[Start of Attachment]

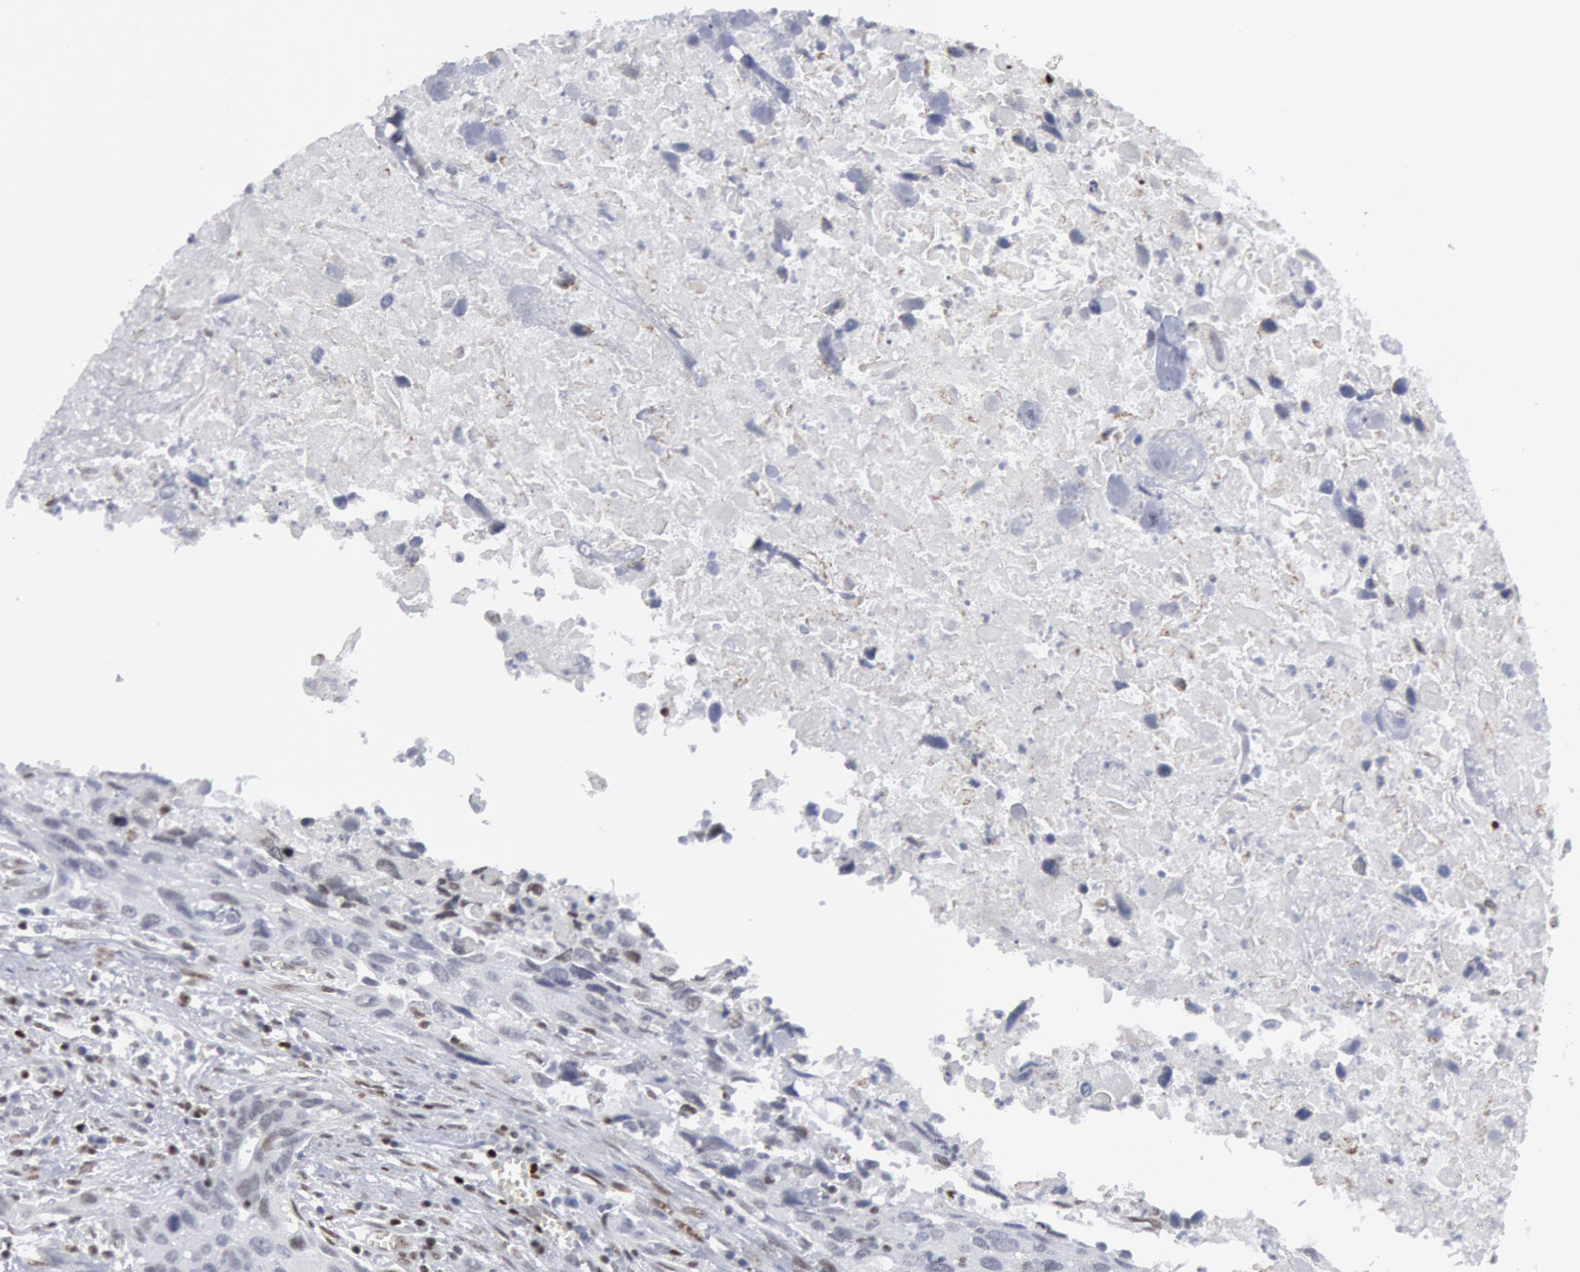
{"staining": {"intensity": "weak", "quantity": "<25%", "location": "nuclear"}, "tissue": "urothelial cancer", "cell_type": "Tumor cells", "image_type": "cancer", "snomed": [{"axis": "morphology", "description": "Urothelial carcinoma, High grade"}, {"axis": "topography", "description": "Urinary bladder"}], "caption": "Tumor cells are negative for protein expression in human high-grade urothelial carcinoma.", "gene": "MECP2", "patient": {"sex": "male", "age": 71}}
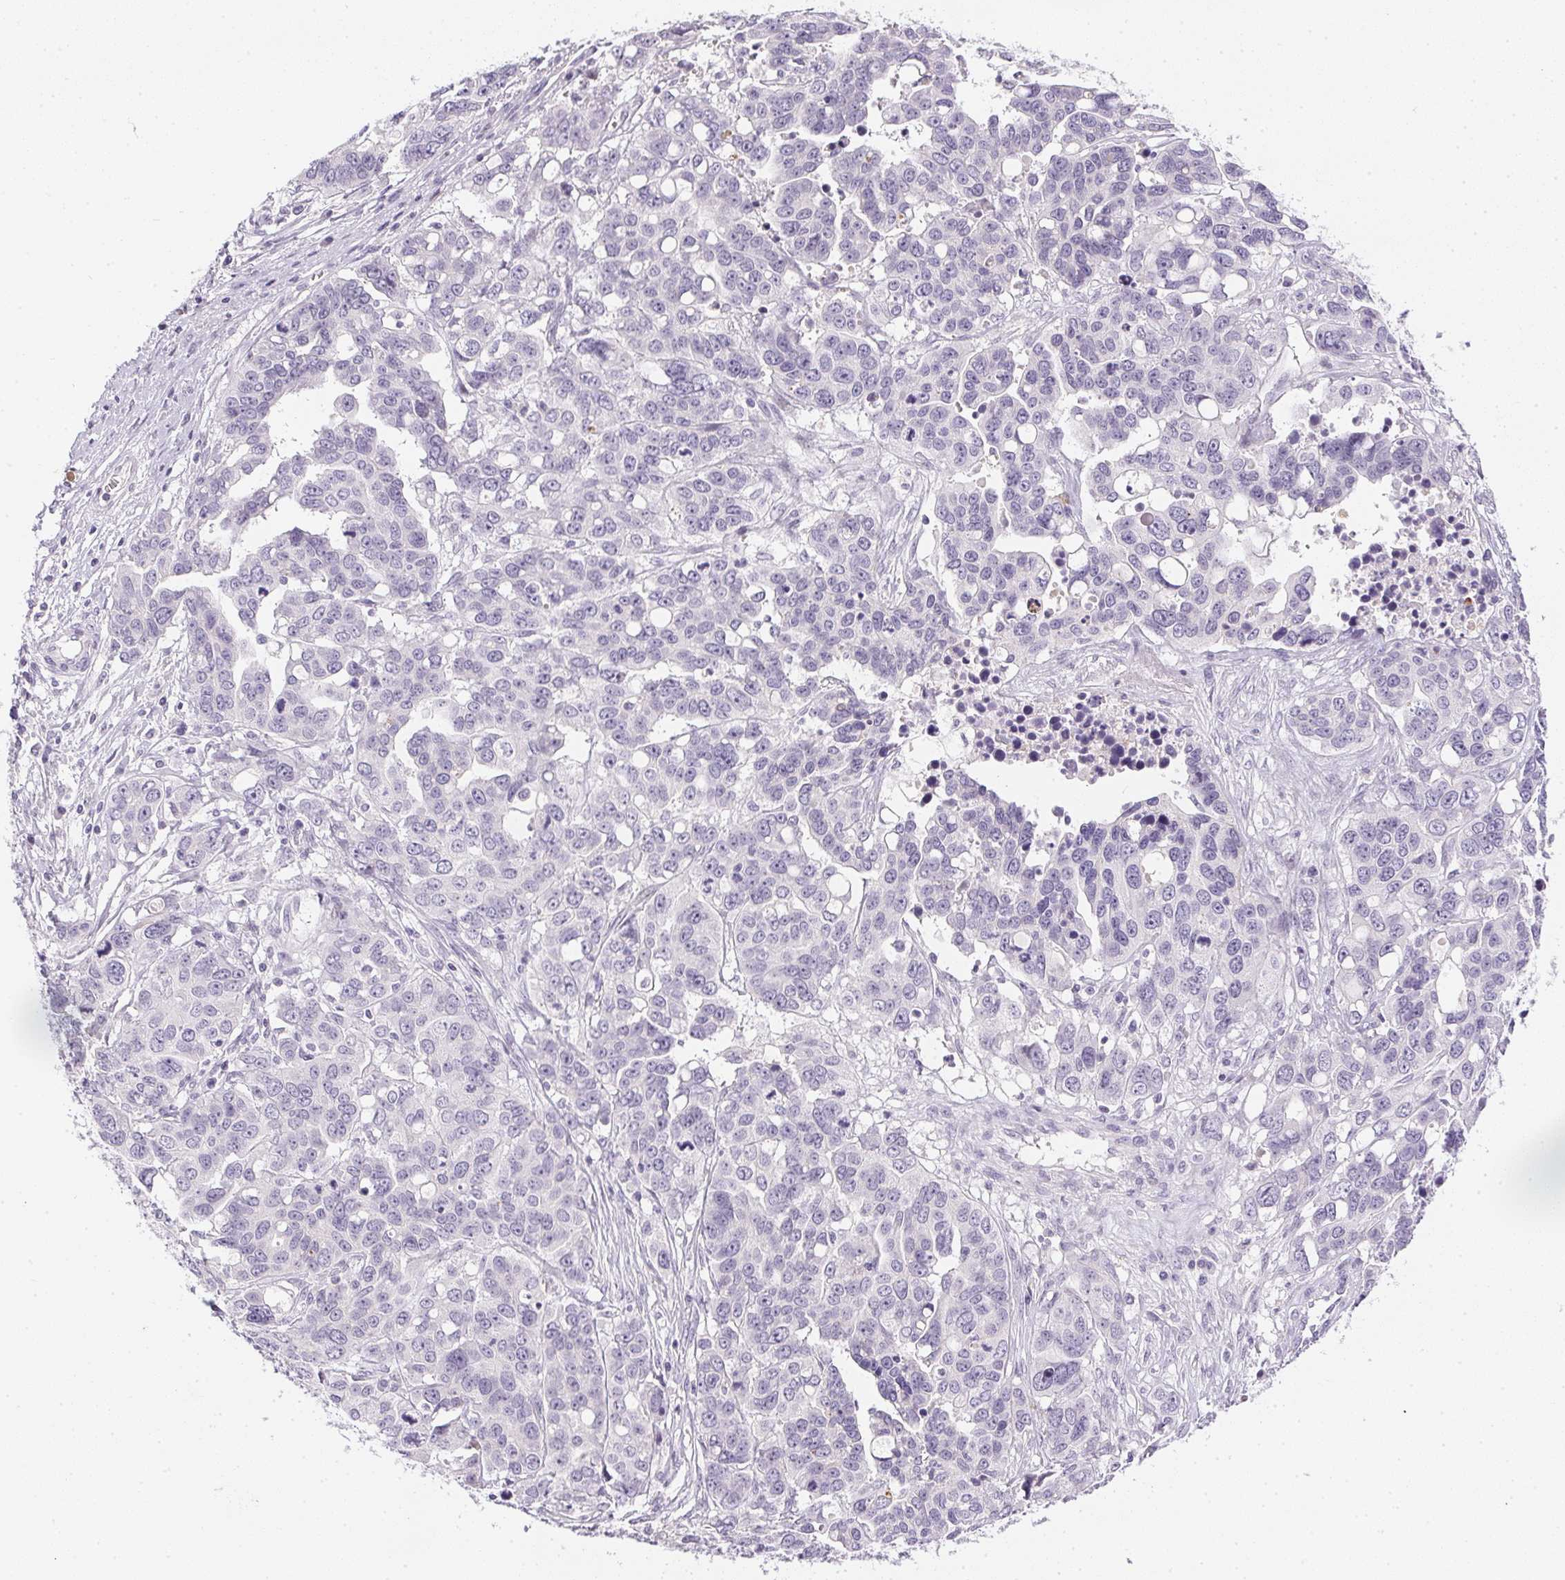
{"staining": {"intensity": "negative", "quantity": "none", "location": "none"}, "tissue": "ovarian cancer", "cell_type": "Tumor cells", "image_type": "cancer", "snomed": [{"axis": "morphology", "description": "Carcinoma, endometroid"}, {"axis": "topography", "description": "Ovary"}], "caption": "High magnification brightfield microscopy of ovarian cancer (endometroid carcinoma) stained with DAB (brown) and counterstained with hematoxylin (blue): tumor cells show no significant expression.", "gene": "GSDMC", "patient": {"sex": "female", "age": 78}}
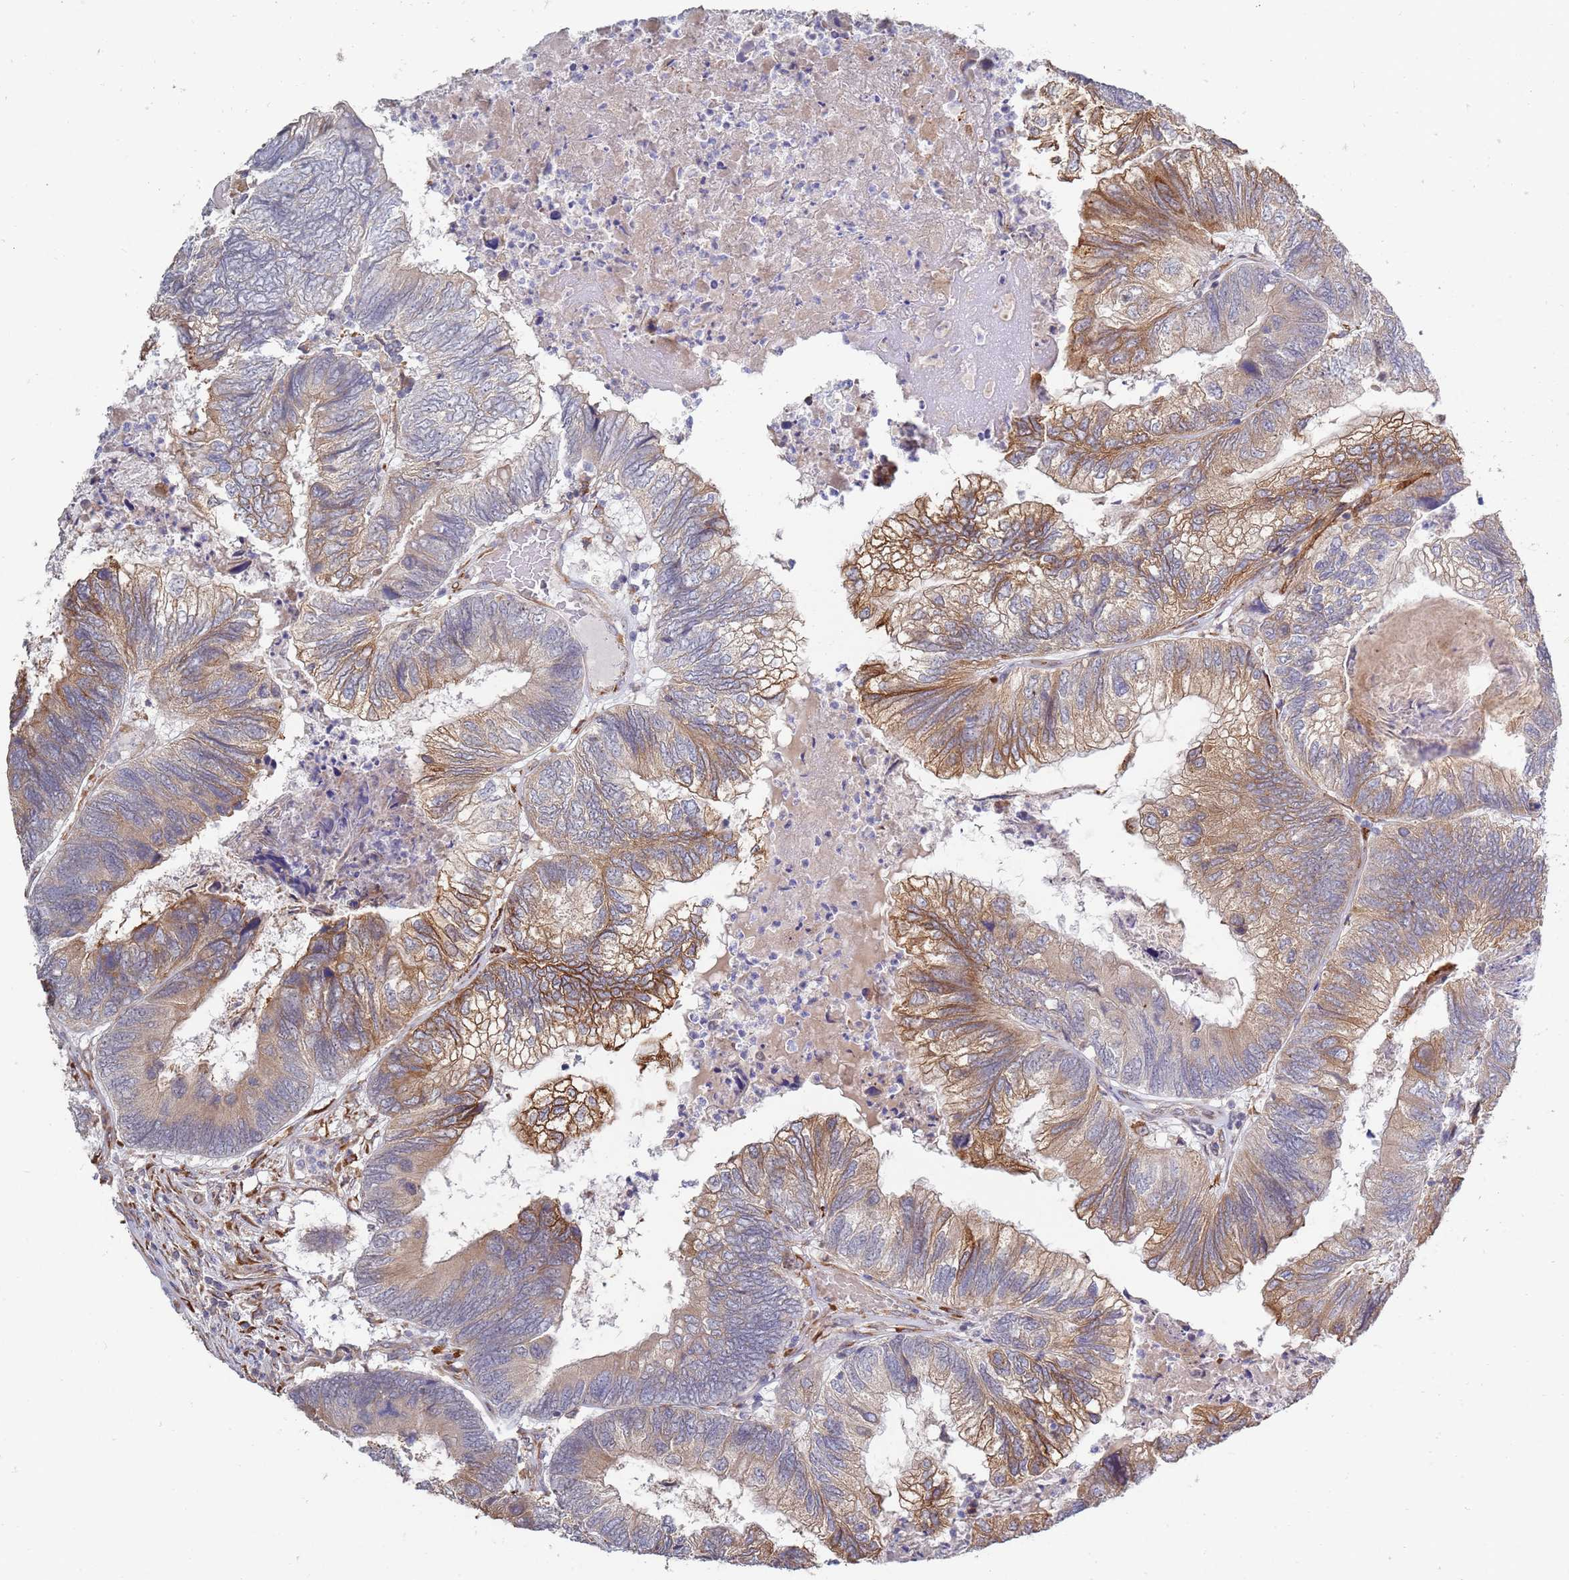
{"staining": {"intensity": "moderate", "quantity": ">75%", "location": "cytoplasmic/membranous"}, "tissue": "colorectal cancer", "cell_type": "Tumor cells", "image_type": "cancer", "snomed": [{"axis": "morphology", "description": "Adenocarcinoma, NOS"}, {"axis": "topography", "description": "Colon"}], "caption": "A histopathology image showing moderate cytoplasmic/membranous expression in about >75% of tumor cells in colorectal cancer, as visualized by brown immunohistochemical staining.", "gene": "VRK2", "patient": {"sex": "female", "age": 67}}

[End of Attachment]

Omit pictures; set down the rest of the material word for word.

{"staining": {"intensity": "weak", "quantity": "<25%", "location": "nuclear"}, "tissue": "urothelial cancer", "cell_type": "Tumor cells", "image_type": "cancer", "snomed": [{"axis": "morphology", "description": "Urothelial carcinoma, High grade"}, {"axis": "topography", "description": "Urinary bladder"}], "caption": "Tumor cells are negative for protein expression in human high-grade urothelial carcinoma.", "gene": "MECP2", "patient": {"sex": "male", "age": 71}}
{"staining": {"intensity": "negative", "quantity": "none", "location": "none"}, "tissue": "ovarian cancer", "cell_type": "Tumor cells", "image_type": "cancer", "snomed": [{"axis": "morphology", "description": "Carcinoma, endometroid"}, {"axis": "topography", "description": "Ovary"}], "caption": "High magnification brightfield microscopy of ovarian cancer (endometroid carcinoma) stained with DAB (brown) and counterstained with hematoxylin (blue): tumor cells show no significant expression.", "gene": "GSDMC", "patient": {"sex": "female", "age": 78}}
{"staining": {"intensity": "moderate", "quantity": ">75%", "location": "cytoplasmic/membranous"}, "tissue": "colorectal cancer", "cell_type": "Tumor cells", "image_type": "cancer", "snomed": [{"axis": "morphology", "description": "Adenocarcinoma, NOS"}, {"axis": "topography", "description": "Colon"}], "caption": "A histopathology image showing moderate cytoplasmic/membranous expression in about >75% of tumor cells in colorectal cancer, as visualized by brown immunohistochemical staining.", "gene": "VRK2", "patient": {"sex": "female", "age": 67}}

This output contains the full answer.